After the roller coaster prep and the afternoon concert, there were – count ‘em – two mass exoduses in the ‘hood. Final numbers weren’t in yet at press time, so I am unable to report just how many have left the county for good.

In other number news, it was one happy little boy and two cups of ice cream that came home last Saturday. That’s when the 20-year-old strapped the 4-year-old into his car seat and hauled him up to Cook’s Pizza for a belated birthday cup of blue moon. This was big stuff for Mr. Pull-Ups who proudly proclaimed his good fortune to the rest of us (repeatedly) and then giggled when he saw his blue mouth in the mirror.

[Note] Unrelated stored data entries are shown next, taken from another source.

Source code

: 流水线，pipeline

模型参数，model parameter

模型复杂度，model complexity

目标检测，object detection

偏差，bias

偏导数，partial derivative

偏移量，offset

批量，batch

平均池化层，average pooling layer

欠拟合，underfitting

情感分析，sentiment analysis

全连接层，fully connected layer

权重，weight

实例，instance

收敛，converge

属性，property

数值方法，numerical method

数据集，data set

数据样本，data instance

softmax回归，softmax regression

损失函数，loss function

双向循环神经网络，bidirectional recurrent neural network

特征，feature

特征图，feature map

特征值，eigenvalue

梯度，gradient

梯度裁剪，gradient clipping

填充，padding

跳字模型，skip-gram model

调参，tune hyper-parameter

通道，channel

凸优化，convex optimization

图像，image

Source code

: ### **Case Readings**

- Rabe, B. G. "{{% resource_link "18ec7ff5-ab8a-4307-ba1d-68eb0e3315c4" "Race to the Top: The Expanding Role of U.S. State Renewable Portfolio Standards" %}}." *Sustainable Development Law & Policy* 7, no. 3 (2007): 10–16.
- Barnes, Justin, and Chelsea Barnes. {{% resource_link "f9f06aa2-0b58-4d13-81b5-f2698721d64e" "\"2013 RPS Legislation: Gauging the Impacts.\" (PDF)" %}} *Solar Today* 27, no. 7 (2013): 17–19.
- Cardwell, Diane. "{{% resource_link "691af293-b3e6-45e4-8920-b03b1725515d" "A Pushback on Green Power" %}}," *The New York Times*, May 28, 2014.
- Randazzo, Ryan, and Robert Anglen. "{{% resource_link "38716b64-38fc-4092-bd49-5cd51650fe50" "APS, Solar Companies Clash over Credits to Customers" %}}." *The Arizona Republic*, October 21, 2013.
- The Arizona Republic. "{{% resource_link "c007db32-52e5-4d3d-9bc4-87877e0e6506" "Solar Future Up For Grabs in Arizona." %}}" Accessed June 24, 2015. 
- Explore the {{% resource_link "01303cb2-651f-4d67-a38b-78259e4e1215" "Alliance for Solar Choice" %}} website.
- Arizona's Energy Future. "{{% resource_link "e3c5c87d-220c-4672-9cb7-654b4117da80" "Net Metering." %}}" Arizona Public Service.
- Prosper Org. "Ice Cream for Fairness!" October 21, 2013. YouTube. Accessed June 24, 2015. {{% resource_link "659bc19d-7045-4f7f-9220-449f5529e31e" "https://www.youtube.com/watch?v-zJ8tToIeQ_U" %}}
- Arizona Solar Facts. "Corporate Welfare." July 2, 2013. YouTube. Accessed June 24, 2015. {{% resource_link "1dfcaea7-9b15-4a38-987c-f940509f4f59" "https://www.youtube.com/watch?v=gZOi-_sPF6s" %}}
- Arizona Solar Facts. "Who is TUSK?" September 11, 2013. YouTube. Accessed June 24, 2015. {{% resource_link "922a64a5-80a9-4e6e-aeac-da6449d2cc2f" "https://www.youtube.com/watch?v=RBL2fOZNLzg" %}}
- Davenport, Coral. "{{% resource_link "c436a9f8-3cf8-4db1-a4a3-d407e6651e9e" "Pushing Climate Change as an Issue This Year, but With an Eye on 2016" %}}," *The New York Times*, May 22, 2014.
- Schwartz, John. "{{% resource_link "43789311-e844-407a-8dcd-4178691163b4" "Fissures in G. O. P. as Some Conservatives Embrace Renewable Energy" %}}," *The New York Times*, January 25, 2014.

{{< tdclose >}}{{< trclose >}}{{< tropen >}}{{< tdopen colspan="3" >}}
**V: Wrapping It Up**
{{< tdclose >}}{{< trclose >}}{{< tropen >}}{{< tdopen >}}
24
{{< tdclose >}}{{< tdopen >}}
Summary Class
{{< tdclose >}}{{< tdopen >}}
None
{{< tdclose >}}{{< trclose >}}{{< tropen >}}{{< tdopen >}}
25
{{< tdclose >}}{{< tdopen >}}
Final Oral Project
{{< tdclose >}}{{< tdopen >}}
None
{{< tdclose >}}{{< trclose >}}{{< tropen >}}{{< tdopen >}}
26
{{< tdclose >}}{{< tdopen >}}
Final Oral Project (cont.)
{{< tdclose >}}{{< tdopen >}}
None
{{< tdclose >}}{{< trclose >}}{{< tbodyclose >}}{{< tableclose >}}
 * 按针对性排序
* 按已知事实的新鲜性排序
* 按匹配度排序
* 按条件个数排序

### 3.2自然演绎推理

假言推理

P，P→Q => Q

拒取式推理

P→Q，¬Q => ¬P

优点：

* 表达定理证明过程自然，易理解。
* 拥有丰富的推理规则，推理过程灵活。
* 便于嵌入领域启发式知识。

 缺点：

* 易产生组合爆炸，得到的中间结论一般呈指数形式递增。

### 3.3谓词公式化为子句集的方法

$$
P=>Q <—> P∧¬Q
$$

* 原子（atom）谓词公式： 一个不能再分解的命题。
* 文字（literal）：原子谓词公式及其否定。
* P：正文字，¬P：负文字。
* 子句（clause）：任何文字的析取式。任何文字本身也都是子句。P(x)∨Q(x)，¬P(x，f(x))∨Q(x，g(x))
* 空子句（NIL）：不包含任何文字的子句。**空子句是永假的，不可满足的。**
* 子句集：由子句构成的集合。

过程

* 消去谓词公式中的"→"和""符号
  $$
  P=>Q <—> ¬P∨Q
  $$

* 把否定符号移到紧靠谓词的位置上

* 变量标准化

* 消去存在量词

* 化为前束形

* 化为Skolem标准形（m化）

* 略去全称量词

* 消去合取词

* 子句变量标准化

In racing news by the numbers, there’s been all too much of that to report for my liking. Apparently Mr. Schrock’s sons think the dining room is the Indianapolis Motor Speedway. When they have a grievance, that’s where they take it.

Like NASCAR drivers, they fly around and around and around the table until I’m dizzy and have completely lost count of the laps. There’s no honking to pass in this sport because passing is not what this is about.

Just as in a NASCAR race, there’s an occasional pile-up. This happens when a savvy runner pulls a chair in front of his pursuer. Then an official (ahem) steps in to clear the course and declare a time out.

The other night during dinner, two (there’s the number) of these races broke out. Only this time, instead of the standard two participants, there were three.

Little has discovered the joy of a Schrock-style NASCAR race. As soon as he detects a chase shaping up, he hops off his booster and inserts himself into the flow. Suddenly, there are three sets of legs flying around the table with the owner of the smallest pair laughing wildly. Whether this is good or bad depends on who he’s in front of.

Our last number is one. That’s how many upstairs windows have been used for nefarious purposes recently. When our indoor speedway is too small or a chaser gets too close, the resident primate flashes up the stairs, out the bathroom window, and over the garage roof before dropping to the ground. That’s when a lock-out occurs. Inside, we start to relax, thinking the mischief has been quarantined when suddenly he’s in our midst.

Rats. Forgot to lock the window, too.

Momentarily, I will be going with the number four myself. As in four outside, door locked. As in me on the couch with a fresh cup of coffee.

Wait a second. I’d better check that one upstairs window.